Be careful the next time you’re arguing with your spouse in front of Alexa or Google Home—the digital assistants are close to having the ability to gauge how happy (or unhappy) your relationship is.
A new study from London’s Imperial College Business School shows that in the near future, in-home listening devices will have the capability to interpret arguments and come up with solutions to relationship problems.
Researchers believe that within two to three years, virtual assistants will be so good at interpreting relationship cues that they will have a 75 percent accuracy rate in predicting the success or downfall of a marriage, reports the Independent.
By analyzing a couple’s communication, including everyday conversation and bickering, these devices will be equipped to dole out relationship advice and counselling.
Aparna Sasidharan, from the Imperial College Business School, told the Independent that Artificial Intelligence (AI) will particularly benefit women in heterosexual relationships because men communicate differently.
“AI can pick up missed cues and suggest nudges to bridge the gap in emotional intelligence and communication styles,” Sasidharan explained. “It can identify optimal ways to discuss common problems and alleviate common misunderstandings based on these different priorities and ways of viewing the world. We could be looking at a different gender dynamics in a decade.”
The study also examined how technology could affect online dating, including compatibility.

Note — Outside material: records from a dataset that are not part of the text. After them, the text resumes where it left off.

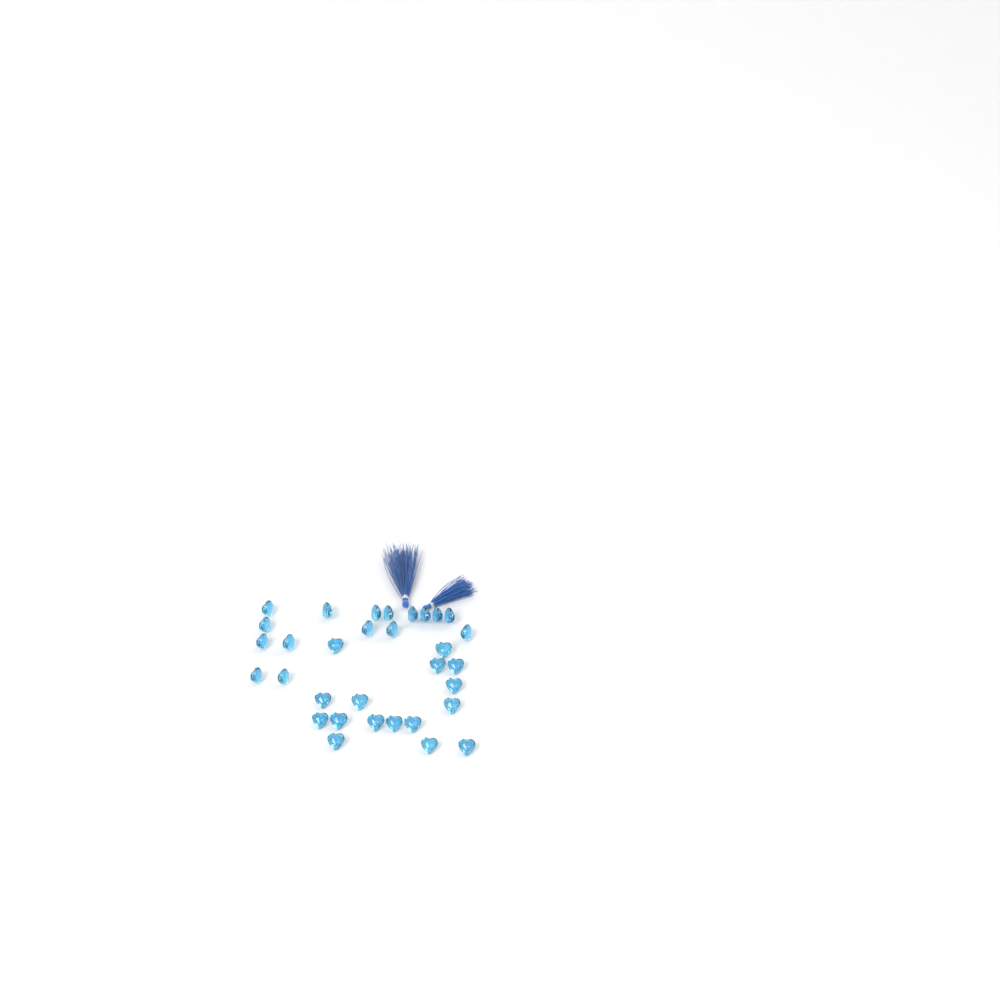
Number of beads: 32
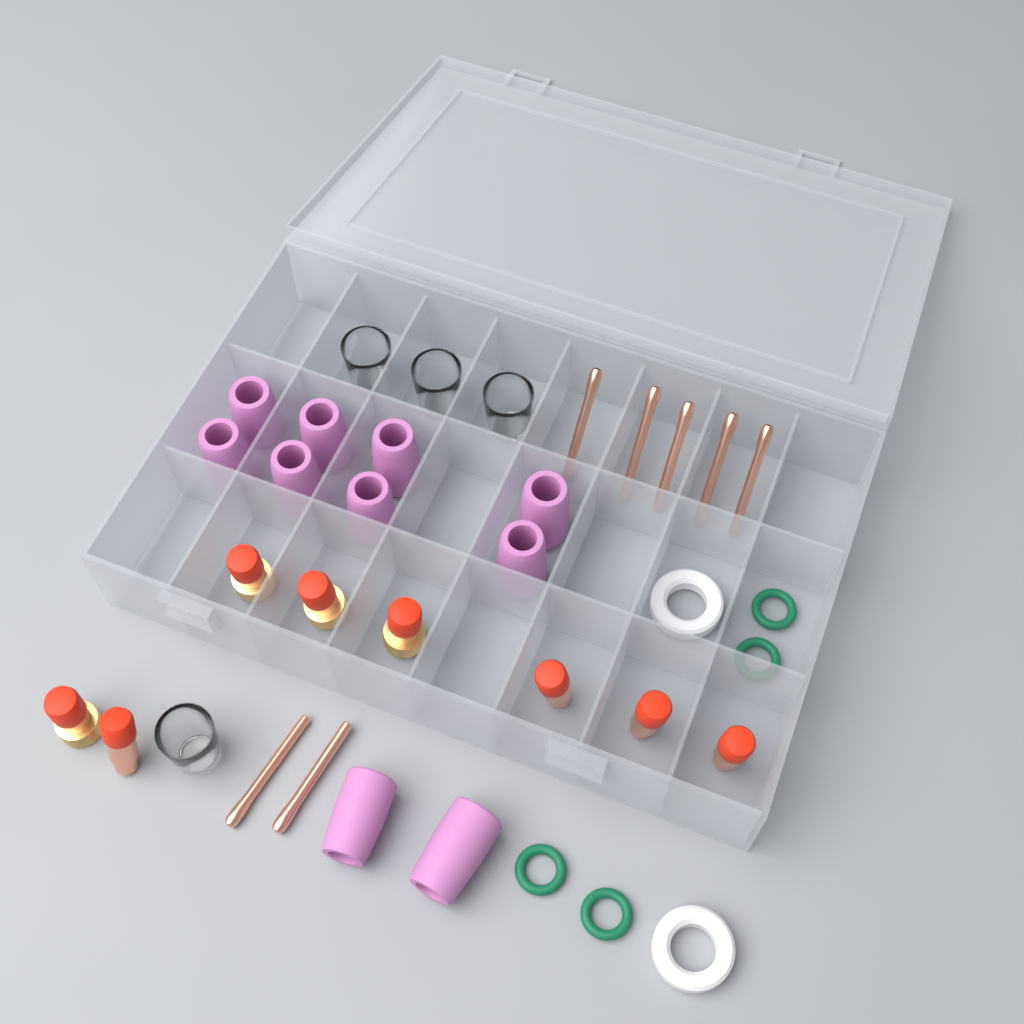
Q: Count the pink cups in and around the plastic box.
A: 10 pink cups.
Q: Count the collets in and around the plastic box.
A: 7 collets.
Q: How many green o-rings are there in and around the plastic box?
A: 4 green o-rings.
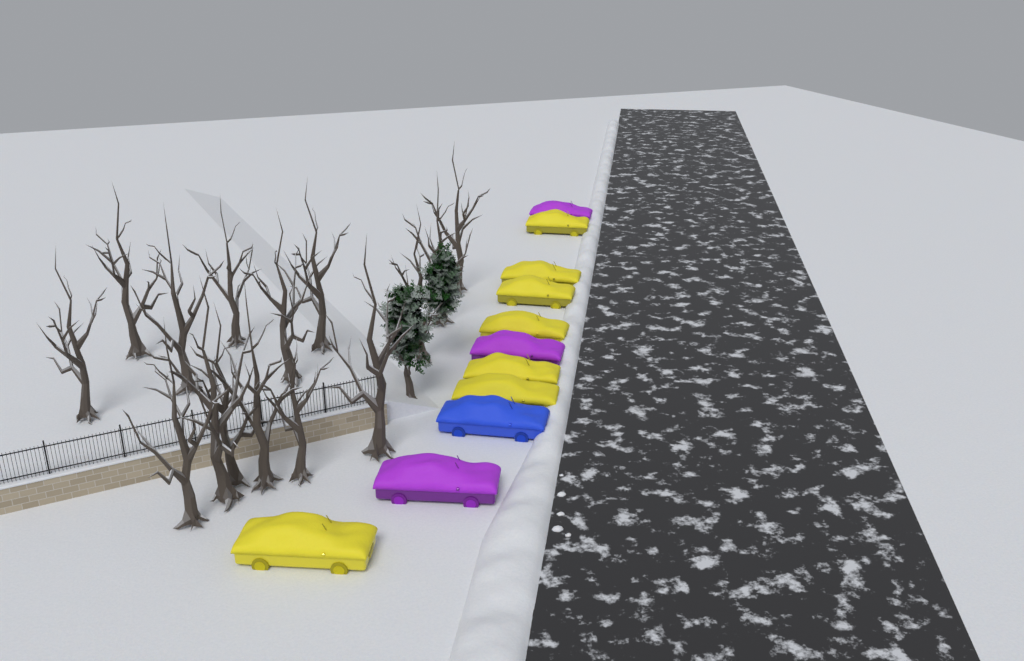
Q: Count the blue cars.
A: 1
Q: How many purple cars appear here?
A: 3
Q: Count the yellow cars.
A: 7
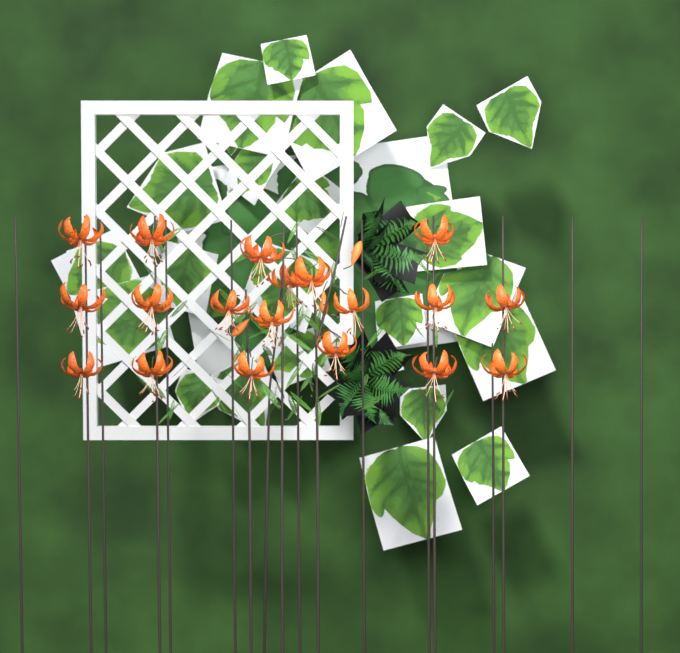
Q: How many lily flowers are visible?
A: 19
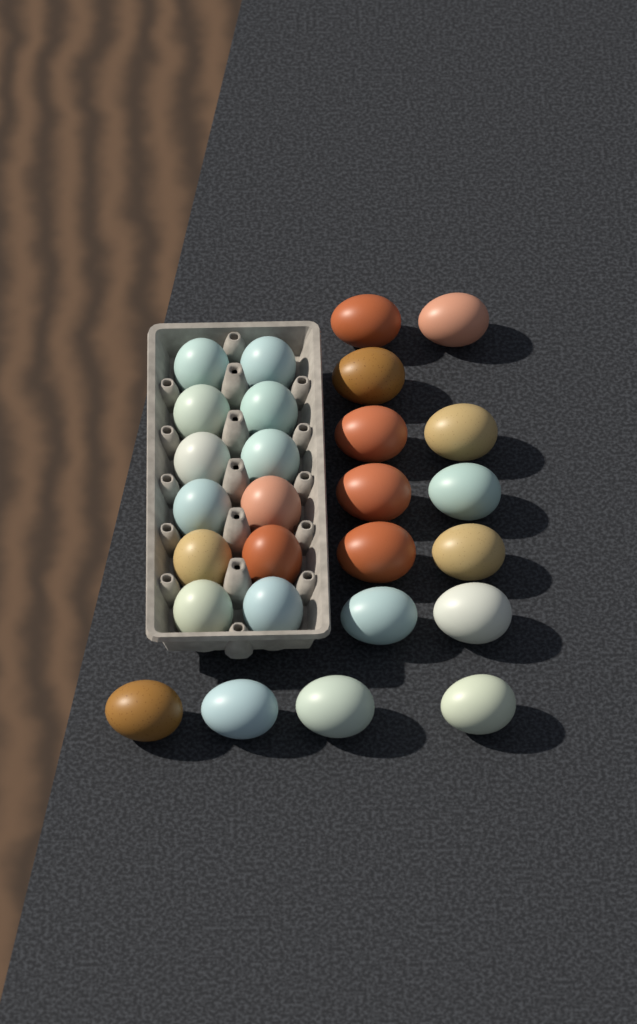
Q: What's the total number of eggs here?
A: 27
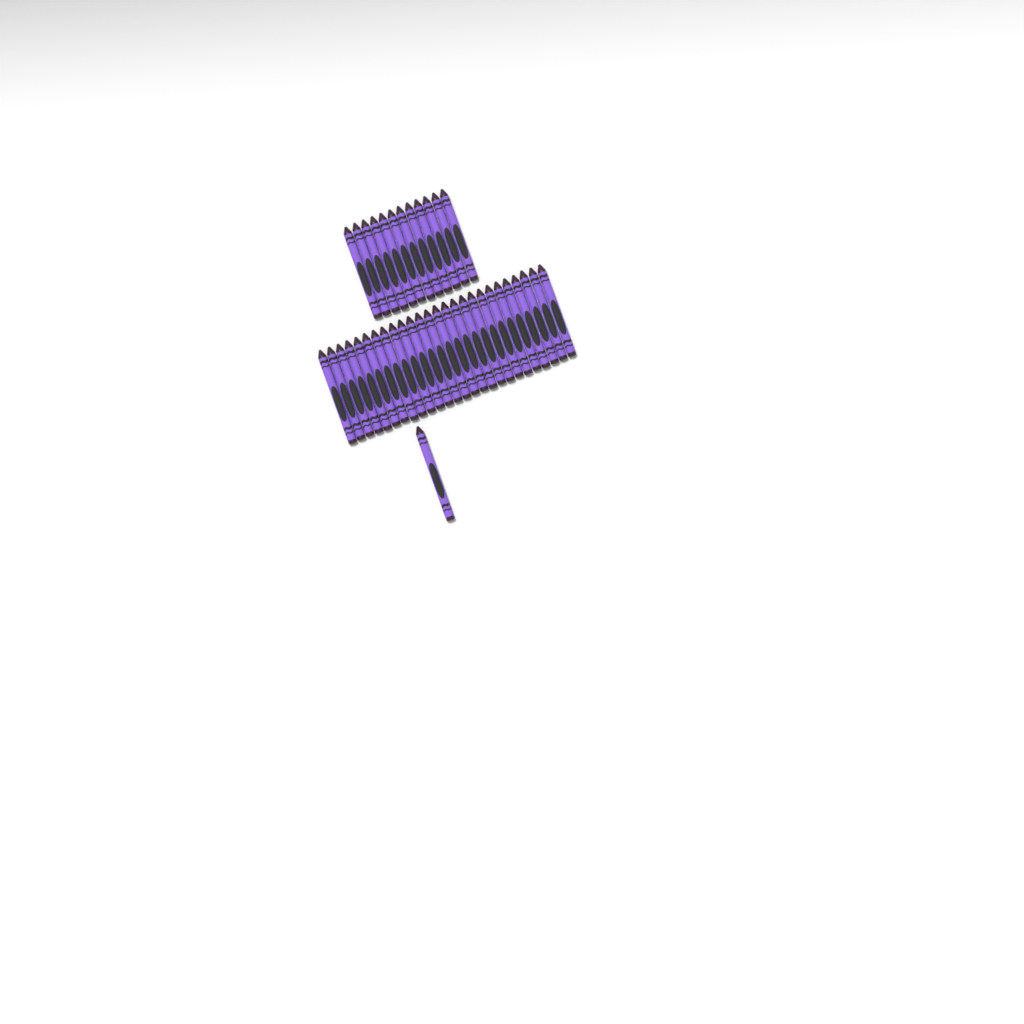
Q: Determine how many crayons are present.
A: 39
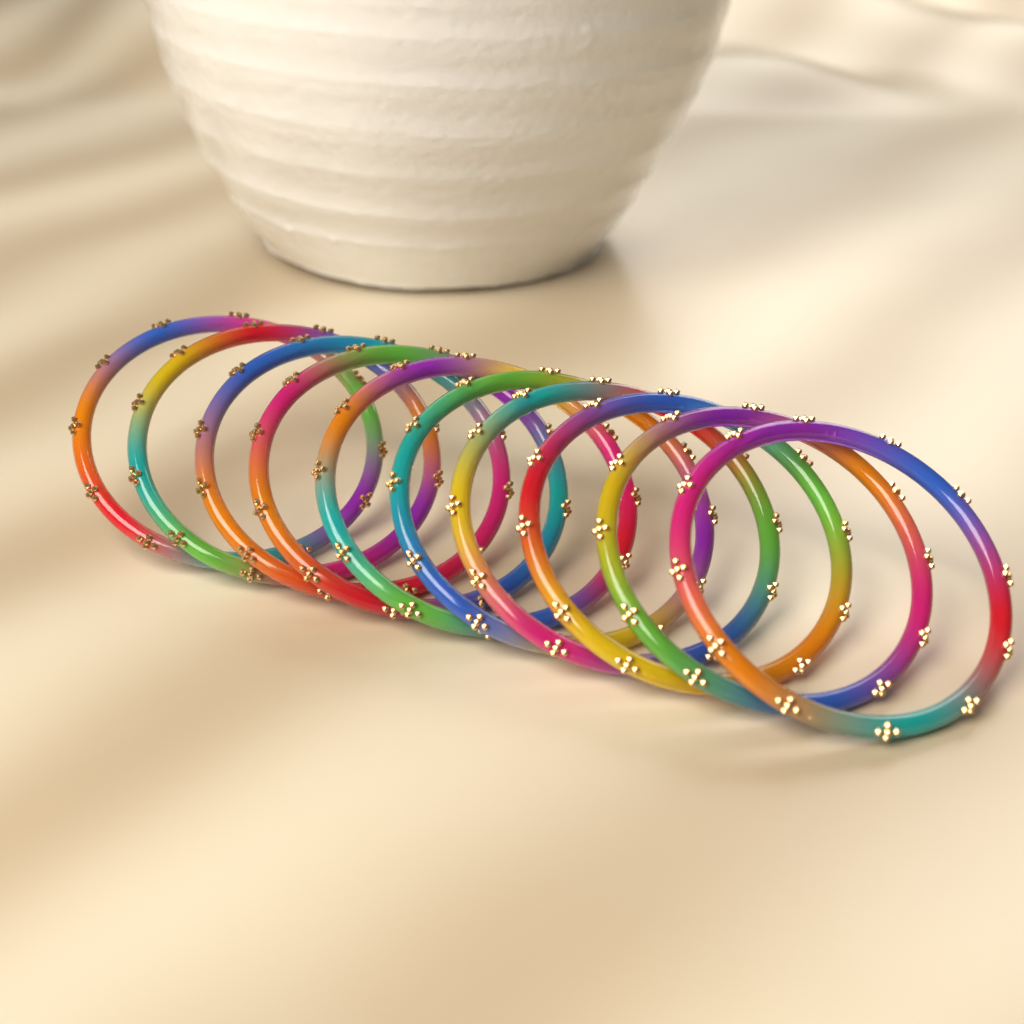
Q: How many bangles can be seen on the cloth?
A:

“In another decade we could be seeing revolutionary changes with dating apps moving to continuous relationship coaching or marriage counselling as well as improving relationship health and helping people project a more attractive persona,” Sasidharan noted. “AI is changing our perceptions of love and relationships and could play a significant role in shifting familiar societal approaches to finding love.”
It’s believed that within a few years, single people will use a combination of AI and genetic matching to find someone with whom they are physically, mentally and emotionally compatible. Imagine finding the love of your life after being matched up in a laboratory? Within a decade, researchers predict it will be easy to identify sexual chemistry between people who have never met each other.
It’s not so farfetched. Scientists can already measure sexual attraction by monitoring heart rate and blood pressure. And wearable tech that tracks eye contact and touch also predict sexual chemistry.
Using these methods combined with MHC genes analysis will enable experts to match people together.